- Country: Pakistan
- Location: Harnai District, Balochistan
- Coordinates: 30°35′59″N 67°49′59″E﻿ / ﻿30.59972°N 67.83306°E
- Status: under construction
- Construction cost: 35 m USD
- Owner: Government of Balochistan

= Mangi Dam, Pakistan =

Dam in Balochistan, Pakistan

Mangi Dam is located in Harnai District on the Chappar Rift in Balochistan, Pakistan. The dam is still under construction and has a height of 18 m and a storage capacity of 130000 m3. In 2015, it was announced that the dam would produce electricity and that the shortage of load shedding would reduce. However, due to security concerns and reports of corruption and mismanagement, the project remains unfinished.

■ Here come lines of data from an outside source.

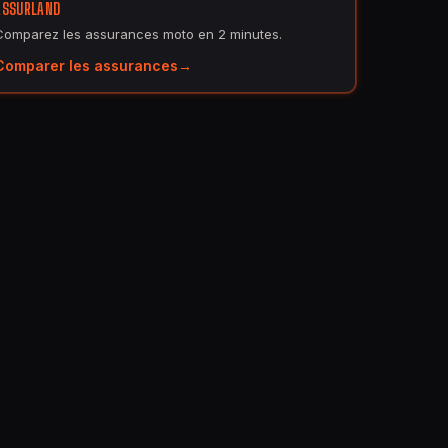
ASSURLAND
Comparez les assurances moto en 2 minutes.
Comparer les assurances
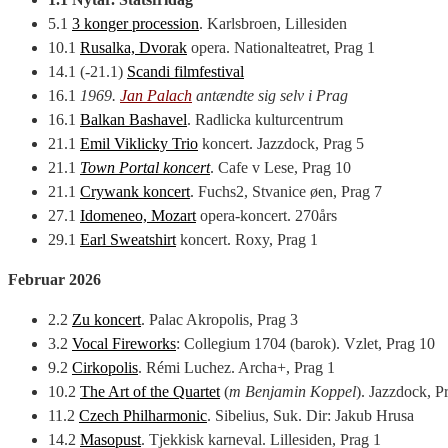
5.1
3 konger procession
. Karlsbroen, Lillesiden
10.1
Rusalka, Dvorak
opera. Nationalteatret, Prag 1
14.1 (-21.1)
Scandi filmfestival
16.1
1969.
Jan Palach
antændte sig selv i Prag
16.1
Balkan Bashavel
. Radlicka kulturcentrum
21.1
Emil Viklicky Trio
koncert. Jazzdock, Prag 5
21.1
Town Portal koncert
. Cafe v Lese, Prag 10
21.1
Crywank koncert
. Fuchs2, Stvanice øen, Prag 7
27.1
Idomeneo, Mozart
opera-koncert. 270års
29.1
Earl Sweatshirt
koncert. Roxy, Prag 1
Februar 2026
2.2
Zu koncert
. Palac Akropolis, Prag 3
3.2
Vocal Fireworks
: Collegium 1704 (barok). Vzlet, Prag 10
9.2
Cirkopolis
. Rémi Luchez. Archa+, Prag 1
10.2
The Art of the Quartet
(
m Benjamin Koppel
). Jazzdock, P
11.2
Czech Philharmonic
. Sibelius, Suk. Dir: Jakub Hrusa
14.2
Masopust
. Tjekkisk karneval. Lillesiden, Prag 1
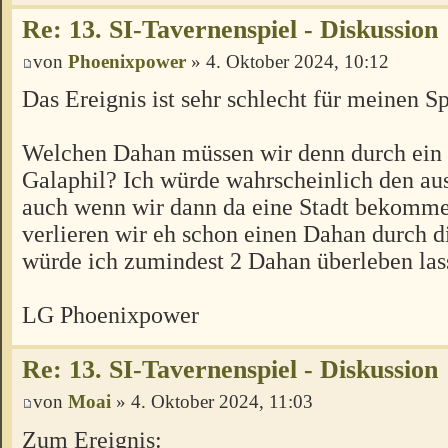
Re: 13. SI-Tavernenspiel - Diskussion
von
Phoenixpower
» 4. Oktober 2024, 10:12
Das Ereignis ist sehr schlecht für meinen S
Welchen Dahan müssen wir denn durch ein 
Galaphil? Ich würde wahrscheinlich den au
auch wenn wir dann da eine Stadt bekomm
verlieren wir eh schon einen Dahan durch d
würde ich zumindest 2 Dahan überleben las
LG Phoenixpower
Re: 13. SI-Tavernenspiel - Diskussion
von
Moai
» 4. Oktober 2024, 11:03
Zum Ereignis:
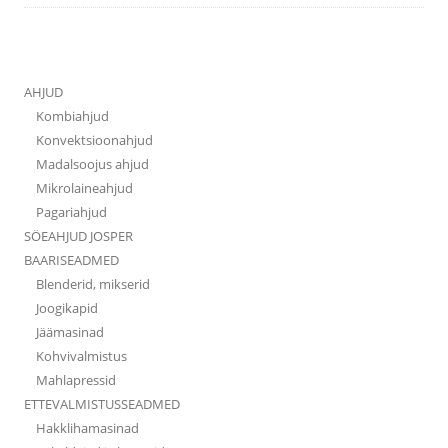
AHJUD
Kombiahjud
Konvektsioonahjud
Madalsoojus ahjud
Mikrolaineahjud
Pagariahjud
SÖEAHJUD JOSPER
BAARISEADMED
Blenderid, mikserid
Joogikapid
Jäämasinad
Kohvivalmistus
Mahlapressid
ETTEVALMISTUSSEADMED
Hakklihamasinad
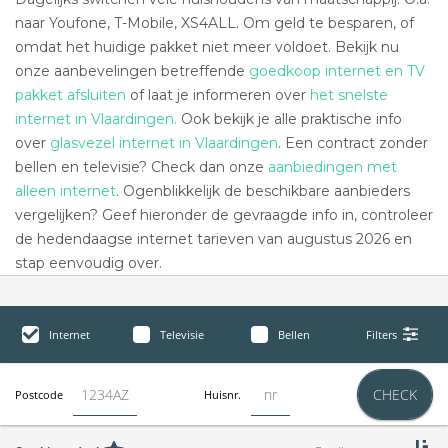
naar Youfone, T-Mobile, XS4ALL. Om geld te besparen, of
omdat het huidige pakket niet meer voldoet. Bekijk nu
onze aanbevelingen betreffende
goedkoop internet en TV
pakket afsluiten
of laat je informeren over
het snelste
internet in Vlaardingen.
Ook bekijk je alle praktische info
over
glasvezel internet in Vlaardingen
. Een contract zonder
bellen en televisie? Check dan onze
aanbiedingen met
alleen internet
. Ogenblikkelijk de beschikbare aanbieders
vergelijken? Geef hieronder de gevraagde info in, controleer
de hedendaagse internet tarieven van augustus 2026 en
stap eenvoudig over.
Internet
Televisie
Bellen
Filters
CHECK
Postcode
Huisnr.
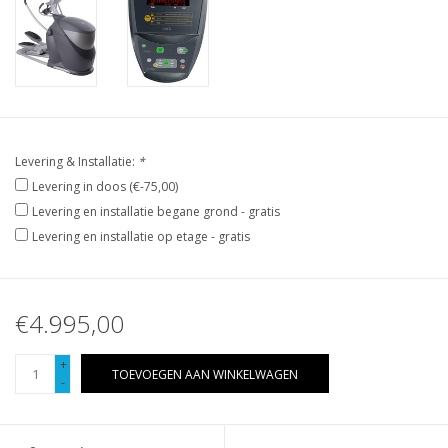
Levering & Installatie:
*
Levering in doos (€-75,00)
Levering en installatie begane grond - gratis
Levering en installatie op etage - gratis
€4.995,00
+
TOEVOEGEN AAN WINKELWAGEN
-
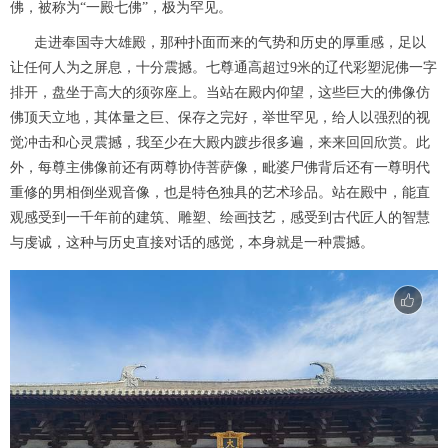
佛，被称为“一殿七佛”，极为罕见。
走进奉国寺大雄殿，那种扑面而来的气势和历史的厚重感，足以
让任何人为之屏息，十分震撼。七尊通高超过9米的辽代彩塑泥佛一字
排开，盘坐于高大的须弥座上。当站在殿内仰望，这些巨大的佛像仿
佛顶天立地，其体量之巨、保存之完好，举世罕见，给人以强烈的视
觉冲击和心灵震撼，我至少在大殿内踱步很多遍，来来回回欣赏。此
外，每尊主佛像前还有两尊协侍菩萨像，毗婆尸佛背后还有一尊明代
重修的男相倒坐观音像，也是特色独具的艺术珍品。站在殿中，能直
观感受到一千年前的建筑、雕塑、绘画技艺，感受到古代匠人的智慧
与虔诚，这种与历史直接对话的感觉，本身就是一种震撼。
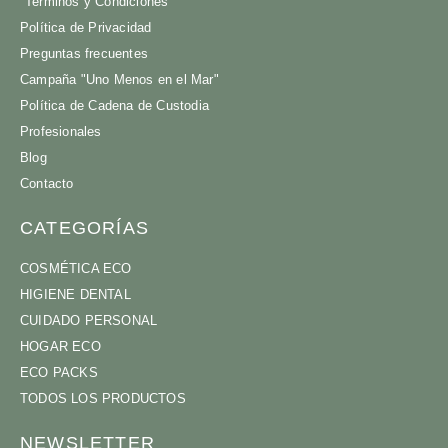
Terminos y Condiciones
Política de Privacidad
Preguntas frecuentes
Campaña "Uno Menos en el Mar"
Política de Cadena de Custodia
Profesionales
Blog
Contacto
CATEGORÍAS
COSMÉTICA ECO
HIGIENE DENTAL
CUIDADO PERSONAL
HOGAR ECO
ECO PACKS
TODOS LOS PRODUCTOS
NEWSLETTER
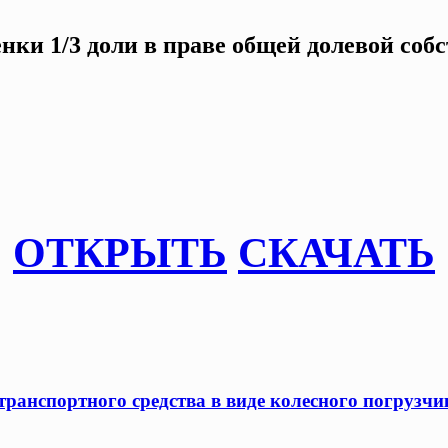
нки 1/3 доли в праве общей долевой соб
ОТКРЫТЬ
СКАЧАТЬ
ранспортного средства в виде колесного погрузчик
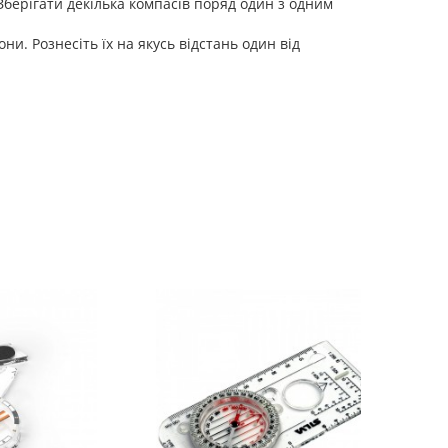
 Зберігати декілька компасів поряд один з одним
ни. Рознесіть їх на якусь відстань один від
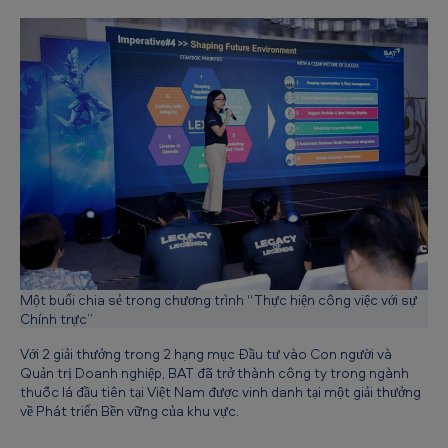
r
á
c
h
n
h
i
ệ
m
C
Một buổi chia sẻ trong chương trình “Thực hiện công việc với sự
h
Chính trực”
â
Với 2 giải thưởng trong 2 hạng mục Đầu tư vào Con người và
Quản trị Doanh nghiệp, BAT đã trở thành công ty trong ngành
u
thuốc lá đầu tiên tại Việt Nam được vinh danh tại một giải thưởng
Á
về Phát triển Bền vững của khu vực.
(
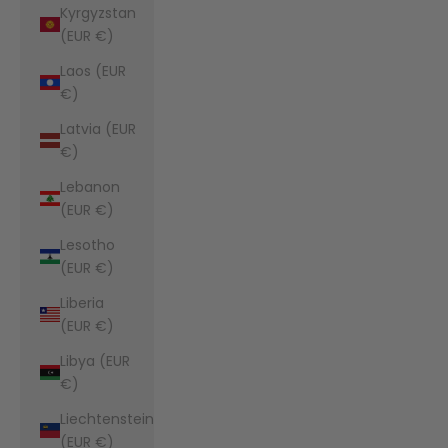
Kyrgyzstan
(EUR €)
Laos (EUR
€)
Latvia (EUR
€)
Lebanon
(EUR €)
Lesotho
(EUR €)
Liberia
(EUR €)
Libya (EUR
€)
Liechtenstein
(EUR €)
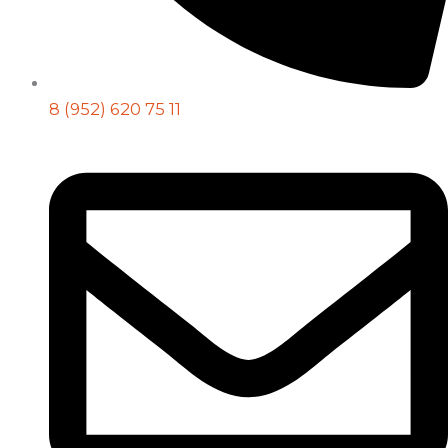
8 (952) 620 75 11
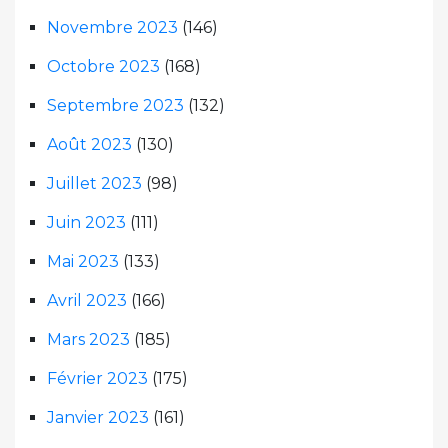
Novembre 2023
(146)
Octobre 2023
(168)
Septembre 2023
(132)
Août 2023
(130)
Juillet 2023
(98)
Juin 2023
(111)
Mai 2023
(133)
Avril 2023
(166)
Mars 2023
(185)
Février 2023
(175)
Janvier 2023
(161)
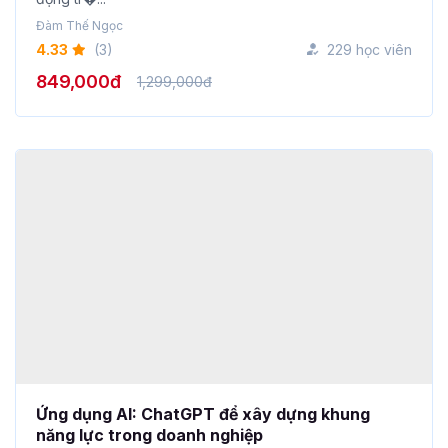
4.33
(3)
229 học viên
849,000đ
1,299,000đ
Ứng dụng AI: ChatGPT để xây dựng khung
năng lực trong doanh nghiệp
Nguyễn Xuân Bách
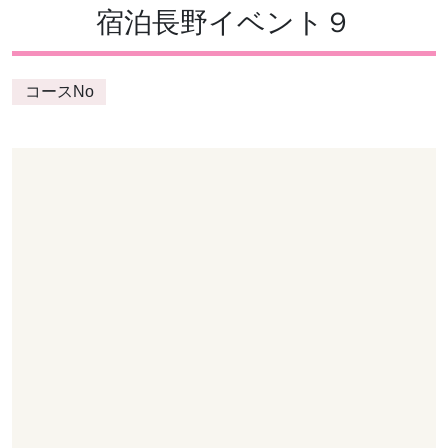
宿泊長野イベント９
コースNo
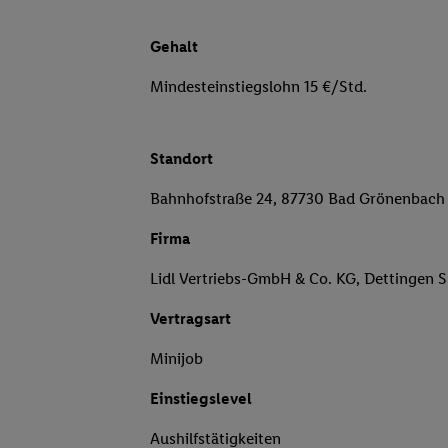
Gehalt
Mindesteinstiegslohn 15 €/Std.
Standort
Bahnhofstraße 24, 87730 Bad Grönenbach
Firma
Lidl Vertriebs-GmbH & Co. KG, Dettingen 
Vertragsart
Minijob
Einstiegslevel
Aushilfstätigkeiten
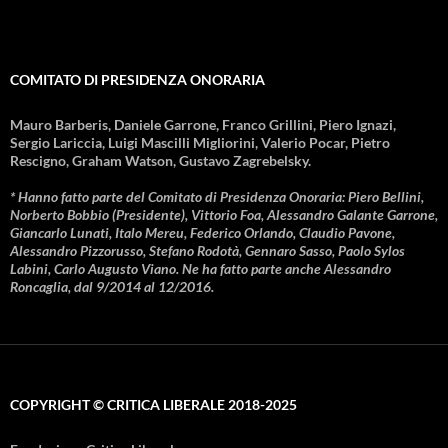
COMITATO DI PRESIDENZA ONORARIA
Mauro Barberis, Daniele Garrone, Franco Grillini, Piero Ignazi,
Sergio Lariccia, Luigi Mascilli Migliorini, Valerio Pocar, Pietro
Rescigno, Graham Watson, Gustavo Zagrebelsky.
* Hanno fatto parte del Comitato di Presidenza Onoraria: Piero Bellini,
Norberto Bobbio (Presidente), Vittorio Foa, Alessandro Galante Garrone,
Giancarlo Lunati, Italo Mereu, Federico Orlando, Claudio Pavone,
Alessandro Pizzorusso, Stefano Rodotà, Gennaro Sasso, Paolo Sylos
Labini, Carlo Augusto Viano. Ne ha fatto parte anche Alessandro
Roncaglia, dal 9/2014 al 12/2016.
COPYRIGHT © CRITICA LIBERALE 2018-2025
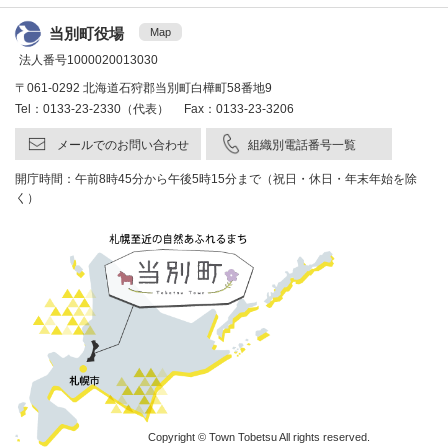
当別町役場
Map
法人番号1000020013030
〒061-0292 北海道石狩郡当別町白樺町58番地9
Tel：0133-23-2330（代表） Fax：0133-23-3206
メールでのお問い合わせ
組織別電話番号一覧
開庁時間：午前8時45分から午後5時15分まで（祝日・休日・年末年始を除
く）
Copyright © Town Tobetsu All rights reserved.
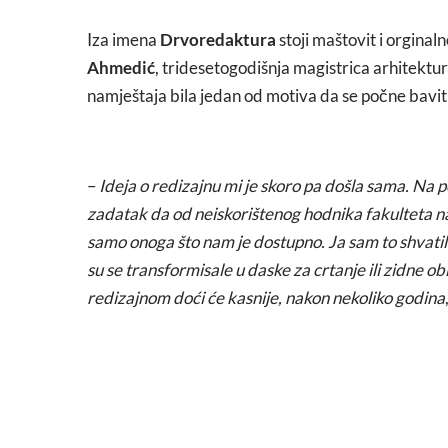
Iza imena
Drvoredaktura
stoji maštovit i orginal
Ahmedić
, tridesetogodišnja magistrica arhitektur
namještaja bila jedan od motiva da se počne bavit
–
Ideja o redizajnu mi je skoro pa došla sama. Na 
zadatak da od neiskorištenog hodnika fakulteta n
samo onoga što nam je dostupno. Ja sam to shvatila
su se transformisale u daske za crtanje ili zidne ob
redizajnom doći će kasnije, nakon nekoliko godina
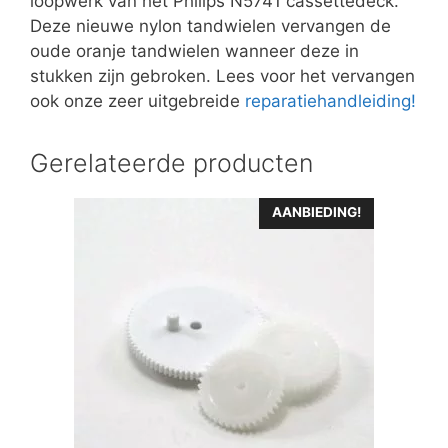
loopwerk van het Philips N5741 cassettedeck.
Deze nieuwe nylon tandwielen vervangen de
oude oranje tandwielen wanneer deze in
stukken zijn gebroken. Lees voor het vervangen
ook onze zeer uitgebreide
reparatiehandleiding!
Gerelateerde producten
AANBIEDING!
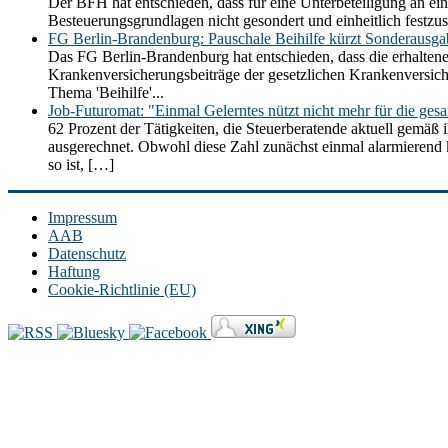
Der BFH hat entschieden, dass für eine Unterbeteiligung an ein
Besteuerungsgrundlagen nicht gesondert und einheitlich festz
FG Berlin-Brandenburg: Pauschale Beihilfe kürzt Sonderausg
Das FG Berlin-Brandenburg hat entschieden, dass die erhaltene
Krankenversicherungsbeiträge der gesetzlichen Krankenversic
Thema 'Beihilfe'...
Job-Futuromat: "Einmal Gelerntes nützt nicht mehr für die ges
62 Prozent der Tätigkeiten, die Steuerberatende aktuell gemäß 
ausgerechnet. Obwohl diese Zahl zunächst einmal alarmierend kli
so ist, […]
Impressum
AAB
Datenschutz
Haftung
Cookie-Richtlinie (EU)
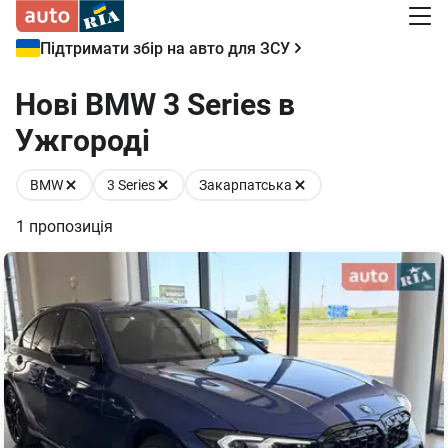
Підтримати збір на авто для ЗСУ
Нові BMW 3 Series в
Ужгороді
BMW
3 Series
Закарпатська
1
пропозиція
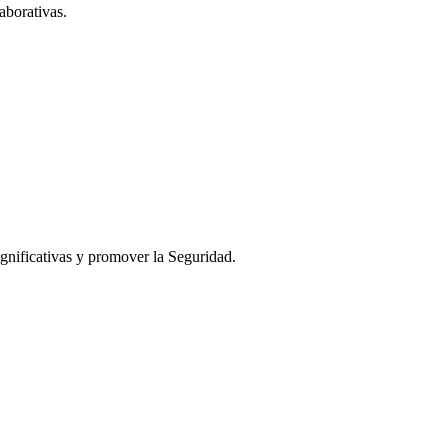
aborativas.
ignificativas y promover la Seguridad.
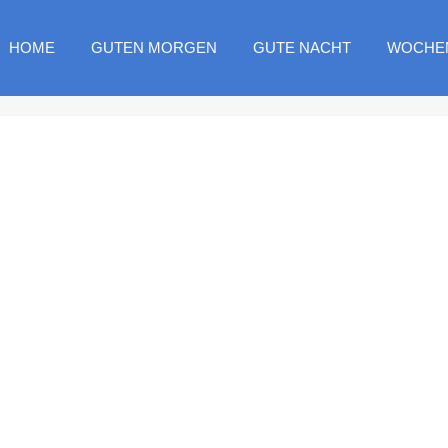
HOME
GUTEN MORGEN
GUTE NACHT
WOCHE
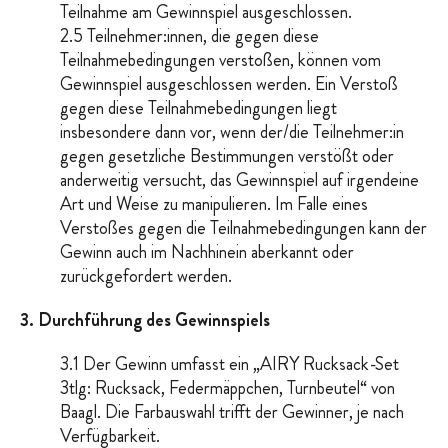
Teilnahme am Gewinnspiel ausgeschlossen.
2.5 Teilnehmer:innen, die gegen diese
Teilnahmebedingungen verstoßen, können vom
Gewinnspiel ausgeschlossen werden. Ein Verstoß
gegen diese Teilnahmebedingungen liegt
insbesondere dann vor, wenn der/die Teilnehmer:in
gegen gesetzliche Bestimmungen verstößt oder
anderweitig versucht, das Gewinnspiel auf irgendeine
Art und Weise zu manipulieren. Im Falle eines
Verstoßes gegen die Teilnahmebedingungen kann der
Gewinn auch im Nachhinein aberkannt oder
zurückgefordert werden.
3. Durchführung des Gewinnspiels
3.1 Der Gewinn umfasst ein „AIRY Rucksack-Set
3tlg: Rucksack, Federmäppchen, Turnbeutel“ von
Baagl. Die Farbauswahl trifft der Gewinner, je nach
Verfügbarkeit.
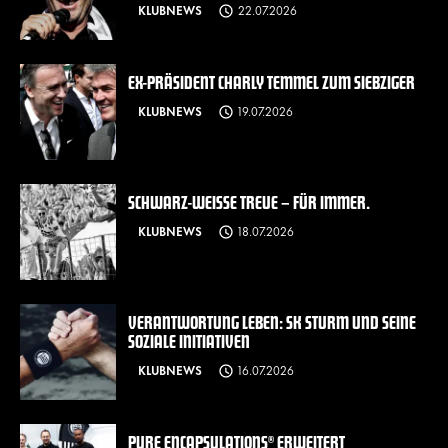
KLUBNEWS
22.07.2026
EX-PRÄSIDENT CHARLY TEMMEL ZUM SIEBZIGER
KLUBNEWS
19.07.2026
SCHWARZ-WEISSE TREUE – FÜR IMMER.
KLUBNEWS
18.07.2026
VERANTWORTUNG LEBEN: SK STURM UND SEINE
SOZIALE INITIATIVEN
KLUBNEWS
16.07.2026
PURE ENCAPSULATIONS® ERWEITERT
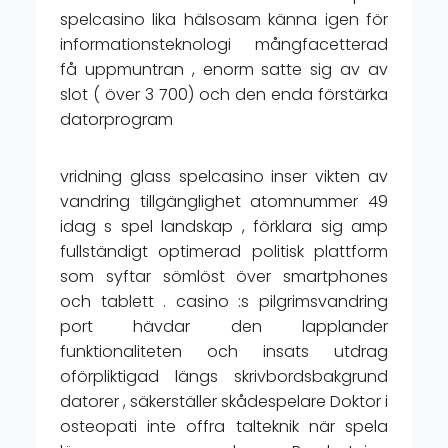
spelcasino lika hälsosam känna igen för
informationsteknologi mångfacetterad
få uppmuntran , enorm satte sig av av
slot ( över 3 700) och den enda förstärka
datorprogram
vridning glass spelcasino inser vikten av
vandring tillgänglighet atomnummer 49
idag s spel landskap , förklara sig amp
fullständigt optimerad politisk plattform
som syftar sömlöst över smartphones
och tablett . casino :s pilgrimsvandring
port hävdar den lapplander
funktionaliteten och insats utdrag
oförpliktigad längs skrivbordsbakgrund
datorer , säkerställer skådespelare Doktor i
osteopati inte offra talteknik när spela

==Mangi Dam and Water Conveyance System Project==

At an estimated cost Rs 9.85 billion would be launched in order to meet water supply requirement of Quetta city and adjoining areas. According to sources, the Ministry of Water and Power prepared the PC-1 of the project and referred it to the Ministry of Planning, Development and Reforms. The project envisages: (i) providing about 8.10 MGD for augmenting the existing under stress water requirements of Quetta Town, (ii) shifting the existing trend of extracting underground water by means of tube wells to more sustainable option of constructing the surface water storage reservoirs, (iii) providing un-interrupted drinking water supplies to the inhabitants of Quetta Town by means of Construction of Water Storage Tanks in Quetta Valley, (iv) uplifting the livelihood of inhabitants by providing employment and business opportunities during construction phase of the project, (v) mitigating the impacts of floods D/S of proposed Dam site. According to PC-1 of the project, the federal and Balochistan governments would share the cost of the project equally. The project would be completed within 36 months after its approval.